A character between contradiction and immobility

Peter as you go along turns out to be selfish, narcissistic, never listens to others, is self-referential in an absolute way, rejects any possible change and never questions himself; but most of all is locked in a vicious existential circle which in reality almost always makes him distant from others. It is also compared to those friends he brought directly from London at the beginning of the 1900s, to those lost children who, like him, live on that seemingly dreamlike island. But from a dream you have to wake up, you have to get away, because real life is out there and it’s made of a passing time, of the change that needs to be embraced, of the flow that can’t be stopped. This character still today remains accordingly a sort of totem on the ultimate meaning of adolescenceand its meaning is very simple: it doesn’t last. It is a transitional stage into adulthood as are others. Peter Pan he told us all of this through Wendy’s eyes, initially fascinated by this new life, by the prospect of never having to listen to her father. But she eventually realizes that even the most incredibly beautiful and carefree things have to lead somewhere.

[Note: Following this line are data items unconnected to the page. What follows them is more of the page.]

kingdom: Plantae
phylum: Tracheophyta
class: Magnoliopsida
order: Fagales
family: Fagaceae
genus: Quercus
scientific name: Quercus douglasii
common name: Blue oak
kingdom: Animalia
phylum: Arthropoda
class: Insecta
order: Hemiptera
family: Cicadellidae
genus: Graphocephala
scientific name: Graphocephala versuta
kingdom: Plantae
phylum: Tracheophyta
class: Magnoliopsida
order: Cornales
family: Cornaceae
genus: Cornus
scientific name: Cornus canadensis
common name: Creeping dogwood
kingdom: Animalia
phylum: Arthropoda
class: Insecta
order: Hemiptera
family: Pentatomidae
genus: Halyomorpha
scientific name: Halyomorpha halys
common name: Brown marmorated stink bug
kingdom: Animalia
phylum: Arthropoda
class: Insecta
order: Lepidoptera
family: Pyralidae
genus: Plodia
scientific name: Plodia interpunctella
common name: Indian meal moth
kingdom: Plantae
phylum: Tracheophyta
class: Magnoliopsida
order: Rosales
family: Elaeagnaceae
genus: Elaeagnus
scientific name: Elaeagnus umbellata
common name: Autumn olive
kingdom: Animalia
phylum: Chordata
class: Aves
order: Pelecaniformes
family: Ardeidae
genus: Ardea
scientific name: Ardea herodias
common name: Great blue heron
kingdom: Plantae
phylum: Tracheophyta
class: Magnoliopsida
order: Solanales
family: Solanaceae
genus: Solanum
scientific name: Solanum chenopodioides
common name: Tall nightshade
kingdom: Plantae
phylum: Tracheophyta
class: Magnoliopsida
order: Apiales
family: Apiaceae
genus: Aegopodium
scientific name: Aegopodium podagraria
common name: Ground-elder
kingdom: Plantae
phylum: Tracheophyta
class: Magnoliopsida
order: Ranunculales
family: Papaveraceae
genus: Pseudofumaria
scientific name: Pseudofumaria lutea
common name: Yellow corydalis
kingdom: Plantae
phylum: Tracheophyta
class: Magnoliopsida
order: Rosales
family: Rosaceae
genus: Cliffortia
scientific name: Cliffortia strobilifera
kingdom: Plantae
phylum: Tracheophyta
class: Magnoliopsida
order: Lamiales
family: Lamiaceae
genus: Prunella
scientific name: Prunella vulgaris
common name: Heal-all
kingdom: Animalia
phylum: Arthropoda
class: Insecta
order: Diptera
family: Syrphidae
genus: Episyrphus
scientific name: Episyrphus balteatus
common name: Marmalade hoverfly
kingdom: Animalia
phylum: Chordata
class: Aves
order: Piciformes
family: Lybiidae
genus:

The most fascinating thing about Peter Panis how this message gets there not as a mere hymn to conformitywhich was then the distinctive trait of Victorian England, so classist but surrounded by legends, but on the contrary as a process of personal liberation, of self-determination.
Captain Hook, Peter Pan, pirates and lost children and Indians are conditioned by the passing of time even though they don’t have it. It is an obvious symbol of this the alarm clock contained in that crocodile’s belly who hunts down the notorious pirate after having already devoured a handful of them.
For Hook that sound is an obsessionbecause it reminds him not only that the fair he fears more than any other is nearby, but also why that ticking represents the passing of time and therefore death which breaks the spell of his existence. Wendy will eventually understand that that world is not for her and her little brothers. Peter Pan will never fully develop his potential because he doesn’t want to question himself, while Captain Hook has killed that innocent part within himself that allowed him to look at the world with renewed curiosity and empathy.